US-based institutional investors alone collectively hold the overwhelming majority: US$2.8 trillion of the US$4.3 trillion. Although their investments span 62 countries, the biggest beneficiaries are domestic oil and gas majors ExxonMobil, Chevron and ConocoPhillips. Exxon alone adds up to US$288 billion in investment.
On an individual basis, the four biggest investors in the fossil fuel sector – collectively holding and managing US$1.1 trillion in investments – are also headquartered in the US.
Vanguard leads the pack with coal, oil and gas holdings amounting to US$413 billion, followed by BlackRock (US$400 billion), State Street (US$171 billion) and Capital Group (US$165 billion).
“This mirrors the complete lack of action by US regulators to effectively monitor and address the climate and transition risks of large institutional investors,” said Alec Connon from the Stop the Money Pipeline. “This inaction lays the groundwork for the next economic crisis and puts the world on a fast track towards climate chaos.”
Other jurisdictions, however, are also home to some of the world’s largest institutional investors in the sector – including two sovereign wealth funds: Japan’s Government Pension Investment Fund (GPIF) and Norway’s Norges Bank Investment Management (NBIM).
Mounting evidence
Proof that demonstrate institutional investors’ continued support for fossil fuels have steadily accumulated in recent months.
Earlier this year, Sierra Club’s Fossil-free Finance campaign revealed that BlackRock, Vanguard, JP Morgan Asset Management, State Street Global Advisors and Invesco collectively held US$741 billion in shares and bonds across fossil fuel companies.

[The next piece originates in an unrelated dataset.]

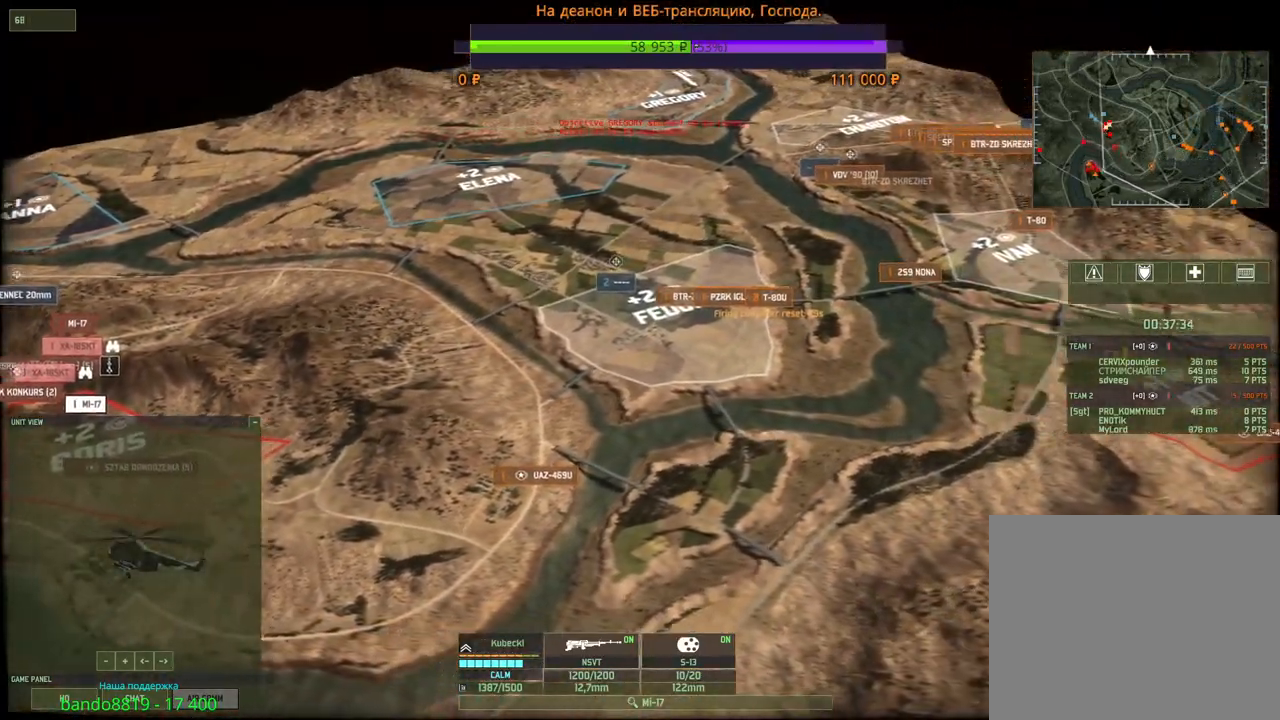
{"keys": ["a"], "mouse": ["wheel"], "events": [[66, "d", "up"], [283, "a", "down"]]}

Last year, a report from Reclaim Finance showed that 229 of the world’s largest fossil fuel developers received investment from 161 (29%) members of the Glasgow Financial Alliance for Net Zero (GFANZ). As of September 2022, 58 of the largest members of the Net Zero Asset Managers initiative (NZAM) held over US$840 billion in stocks and bonds in 201 major fossil fuel developers.
Carbon Tracker In addition, Carbon Tracker recently highlighted ties between NZAM members and laggard oil and gas majors. According to the think tank, 25 members – alongside 65 other asset managers – collectively invested US$417 billion into 15 of the world’s largest oil and gas companies in 2023.
But fossil fuel financing isn’t only restricted to institutional investors. In 2022, banks provided an estimated US$673 billion of that funding. Unsurprisingly, the largest financial flows came from North America-based entities, with JP Morgan Chase, Bank of America, Citi and Wells Fargo having collectively contributed 28% of that amount.
“2024 needs to become the turning point: the year where central banks and regulators finally act on Article 2.1(c) of the Paris Agreement and take measures to ensure that financial flows are in line with it, instead of pitted against it,” said Ganswindt. “Institutional investors need to start shifting their trillions to supercharge the energy transition – not fossil fuel expansion.”